WHAT YOU NEED TO DO – Each line of the data below containing "Playa" needs to be listed.

Recorded data –
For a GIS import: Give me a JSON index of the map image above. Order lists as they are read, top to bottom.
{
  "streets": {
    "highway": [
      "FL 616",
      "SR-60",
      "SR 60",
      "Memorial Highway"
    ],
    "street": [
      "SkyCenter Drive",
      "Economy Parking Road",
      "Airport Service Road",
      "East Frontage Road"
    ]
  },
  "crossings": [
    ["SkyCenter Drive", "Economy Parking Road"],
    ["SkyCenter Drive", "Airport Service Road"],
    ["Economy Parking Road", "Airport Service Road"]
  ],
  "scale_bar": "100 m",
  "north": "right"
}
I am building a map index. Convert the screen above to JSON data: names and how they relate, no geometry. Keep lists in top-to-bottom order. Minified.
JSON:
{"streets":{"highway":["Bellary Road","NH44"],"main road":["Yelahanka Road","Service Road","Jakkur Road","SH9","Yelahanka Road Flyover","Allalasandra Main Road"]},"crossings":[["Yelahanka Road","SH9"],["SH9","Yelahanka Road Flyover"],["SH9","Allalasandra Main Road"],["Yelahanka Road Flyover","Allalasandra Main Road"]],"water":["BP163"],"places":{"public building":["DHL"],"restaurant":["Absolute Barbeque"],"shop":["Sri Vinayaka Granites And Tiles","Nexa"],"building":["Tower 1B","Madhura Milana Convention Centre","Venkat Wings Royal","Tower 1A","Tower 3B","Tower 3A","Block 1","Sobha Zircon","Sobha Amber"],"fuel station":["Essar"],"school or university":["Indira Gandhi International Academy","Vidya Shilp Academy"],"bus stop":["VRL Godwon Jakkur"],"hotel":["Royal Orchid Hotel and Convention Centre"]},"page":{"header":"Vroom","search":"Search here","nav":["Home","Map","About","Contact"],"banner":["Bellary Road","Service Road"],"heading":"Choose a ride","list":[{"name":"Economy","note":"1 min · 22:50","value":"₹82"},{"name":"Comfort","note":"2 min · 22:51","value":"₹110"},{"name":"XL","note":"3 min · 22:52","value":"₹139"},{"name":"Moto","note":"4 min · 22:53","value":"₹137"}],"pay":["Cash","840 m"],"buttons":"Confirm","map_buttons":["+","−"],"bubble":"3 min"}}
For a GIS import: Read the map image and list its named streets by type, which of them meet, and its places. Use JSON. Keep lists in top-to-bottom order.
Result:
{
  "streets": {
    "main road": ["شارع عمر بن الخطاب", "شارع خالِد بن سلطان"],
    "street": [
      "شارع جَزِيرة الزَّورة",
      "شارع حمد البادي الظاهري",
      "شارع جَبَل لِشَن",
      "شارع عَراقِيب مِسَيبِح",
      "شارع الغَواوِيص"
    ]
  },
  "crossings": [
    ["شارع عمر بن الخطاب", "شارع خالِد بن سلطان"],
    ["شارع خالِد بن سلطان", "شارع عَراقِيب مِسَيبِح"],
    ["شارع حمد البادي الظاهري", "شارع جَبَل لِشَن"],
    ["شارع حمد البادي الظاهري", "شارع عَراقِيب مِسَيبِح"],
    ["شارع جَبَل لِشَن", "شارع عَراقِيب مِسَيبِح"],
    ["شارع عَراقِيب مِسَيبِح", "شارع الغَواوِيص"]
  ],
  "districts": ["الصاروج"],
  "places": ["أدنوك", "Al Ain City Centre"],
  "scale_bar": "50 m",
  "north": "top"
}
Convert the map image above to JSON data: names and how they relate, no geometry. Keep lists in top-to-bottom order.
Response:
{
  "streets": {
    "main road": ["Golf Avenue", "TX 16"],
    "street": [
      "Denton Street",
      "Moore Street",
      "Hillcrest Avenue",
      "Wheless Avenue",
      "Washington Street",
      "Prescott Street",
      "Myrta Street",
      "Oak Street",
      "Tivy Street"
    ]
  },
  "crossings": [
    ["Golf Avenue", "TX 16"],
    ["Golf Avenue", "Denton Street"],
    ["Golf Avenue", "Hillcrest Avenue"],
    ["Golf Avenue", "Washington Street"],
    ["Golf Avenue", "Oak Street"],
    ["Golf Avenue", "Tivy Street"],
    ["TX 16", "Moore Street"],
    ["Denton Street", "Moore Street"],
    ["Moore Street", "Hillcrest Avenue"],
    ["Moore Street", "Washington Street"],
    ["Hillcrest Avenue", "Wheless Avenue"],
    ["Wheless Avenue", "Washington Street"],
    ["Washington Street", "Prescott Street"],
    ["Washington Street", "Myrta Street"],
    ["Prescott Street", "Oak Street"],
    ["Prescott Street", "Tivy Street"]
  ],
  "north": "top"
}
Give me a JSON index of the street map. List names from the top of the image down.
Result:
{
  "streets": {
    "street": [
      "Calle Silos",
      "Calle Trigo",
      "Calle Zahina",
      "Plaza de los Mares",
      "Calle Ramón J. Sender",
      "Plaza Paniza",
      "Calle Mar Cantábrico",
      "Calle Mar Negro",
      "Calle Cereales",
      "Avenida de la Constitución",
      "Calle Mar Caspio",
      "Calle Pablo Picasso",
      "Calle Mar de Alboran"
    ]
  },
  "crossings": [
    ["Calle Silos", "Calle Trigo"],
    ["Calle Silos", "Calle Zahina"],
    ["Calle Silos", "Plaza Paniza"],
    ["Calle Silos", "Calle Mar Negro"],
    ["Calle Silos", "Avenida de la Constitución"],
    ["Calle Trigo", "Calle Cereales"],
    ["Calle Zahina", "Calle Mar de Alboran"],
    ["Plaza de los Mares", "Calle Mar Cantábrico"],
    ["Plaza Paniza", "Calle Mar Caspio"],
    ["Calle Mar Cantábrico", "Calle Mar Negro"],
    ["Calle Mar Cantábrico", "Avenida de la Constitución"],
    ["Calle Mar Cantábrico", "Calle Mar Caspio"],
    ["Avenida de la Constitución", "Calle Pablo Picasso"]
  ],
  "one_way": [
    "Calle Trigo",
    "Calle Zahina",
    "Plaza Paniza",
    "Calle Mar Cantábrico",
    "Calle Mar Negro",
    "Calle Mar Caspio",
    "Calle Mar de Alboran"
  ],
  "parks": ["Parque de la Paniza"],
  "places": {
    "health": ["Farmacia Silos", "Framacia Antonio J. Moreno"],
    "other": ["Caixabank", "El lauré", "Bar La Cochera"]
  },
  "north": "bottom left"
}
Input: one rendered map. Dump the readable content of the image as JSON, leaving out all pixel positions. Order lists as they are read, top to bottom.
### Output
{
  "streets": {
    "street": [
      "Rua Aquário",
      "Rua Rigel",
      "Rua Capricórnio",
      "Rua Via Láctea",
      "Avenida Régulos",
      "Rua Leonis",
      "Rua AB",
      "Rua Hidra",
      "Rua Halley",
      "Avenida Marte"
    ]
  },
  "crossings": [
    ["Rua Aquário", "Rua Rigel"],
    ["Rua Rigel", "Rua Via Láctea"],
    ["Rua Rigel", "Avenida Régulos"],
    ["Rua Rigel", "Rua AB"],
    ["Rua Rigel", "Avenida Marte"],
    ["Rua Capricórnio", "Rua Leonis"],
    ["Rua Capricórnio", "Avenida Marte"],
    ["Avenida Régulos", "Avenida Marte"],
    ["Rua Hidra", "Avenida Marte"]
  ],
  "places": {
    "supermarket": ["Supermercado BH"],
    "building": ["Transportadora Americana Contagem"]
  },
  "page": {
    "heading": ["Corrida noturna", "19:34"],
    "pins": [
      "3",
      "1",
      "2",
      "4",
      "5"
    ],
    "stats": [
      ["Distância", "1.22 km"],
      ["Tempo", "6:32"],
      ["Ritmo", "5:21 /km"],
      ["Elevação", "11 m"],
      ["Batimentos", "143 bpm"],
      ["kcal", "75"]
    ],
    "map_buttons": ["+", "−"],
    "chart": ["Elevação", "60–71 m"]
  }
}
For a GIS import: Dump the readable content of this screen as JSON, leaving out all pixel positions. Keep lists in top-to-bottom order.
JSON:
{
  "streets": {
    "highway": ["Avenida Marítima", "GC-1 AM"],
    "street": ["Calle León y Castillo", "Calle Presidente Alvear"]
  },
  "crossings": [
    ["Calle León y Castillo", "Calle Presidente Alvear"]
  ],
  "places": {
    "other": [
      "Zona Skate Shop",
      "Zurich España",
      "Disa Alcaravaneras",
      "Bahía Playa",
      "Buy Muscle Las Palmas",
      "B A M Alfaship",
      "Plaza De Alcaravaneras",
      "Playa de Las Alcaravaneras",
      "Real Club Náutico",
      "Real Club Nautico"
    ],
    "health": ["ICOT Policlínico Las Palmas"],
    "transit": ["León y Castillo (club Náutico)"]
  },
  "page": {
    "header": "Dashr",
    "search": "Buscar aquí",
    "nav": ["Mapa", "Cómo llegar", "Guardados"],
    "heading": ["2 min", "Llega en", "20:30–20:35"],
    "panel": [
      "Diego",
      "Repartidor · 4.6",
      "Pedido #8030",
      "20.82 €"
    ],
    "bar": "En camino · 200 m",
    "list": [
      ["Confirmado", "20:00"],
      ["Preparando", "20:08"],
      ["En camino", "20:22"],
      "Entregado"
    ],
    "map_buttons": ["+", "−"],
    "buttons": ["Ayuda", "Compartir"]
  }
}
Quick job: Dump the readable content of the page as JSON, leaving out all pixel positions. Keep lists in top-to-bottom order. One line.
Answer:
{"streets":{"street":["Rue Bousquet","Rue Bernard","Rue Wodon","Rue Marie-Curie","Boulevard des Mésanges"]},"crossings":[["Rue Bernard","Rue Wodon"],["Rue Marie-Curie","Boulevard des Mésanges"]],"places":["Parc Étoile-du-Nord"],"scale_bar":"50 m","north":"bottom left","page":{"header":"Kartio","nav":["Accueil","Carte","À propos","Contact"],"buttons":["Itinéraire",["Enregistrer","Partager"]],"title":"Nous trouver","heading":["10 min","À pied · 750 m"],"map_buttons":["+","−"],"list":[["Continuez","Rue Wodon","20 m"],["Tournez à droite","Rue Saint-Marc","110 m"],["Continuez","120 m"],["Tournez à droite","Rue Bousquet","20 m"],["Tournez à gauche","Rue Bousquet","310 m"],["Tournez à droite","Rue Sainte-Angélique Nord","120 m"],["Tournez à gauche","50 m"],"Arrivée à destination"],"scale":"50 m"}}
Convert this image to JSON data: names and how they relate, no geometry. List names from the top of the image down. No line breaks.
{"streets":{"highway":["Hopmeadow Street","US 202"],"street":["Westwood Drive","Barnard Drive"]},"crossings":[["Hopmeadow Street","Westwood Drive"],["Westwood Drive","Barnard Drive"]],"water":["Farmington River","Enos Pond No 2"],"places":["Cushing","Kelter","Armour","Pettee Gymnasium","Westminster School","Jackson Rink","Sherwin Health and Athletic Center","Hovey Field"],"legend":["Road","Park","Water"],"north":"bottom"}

RESPONSE AREA –
      "Bahía Playa",
      "Playa de Las Alcaravaneras",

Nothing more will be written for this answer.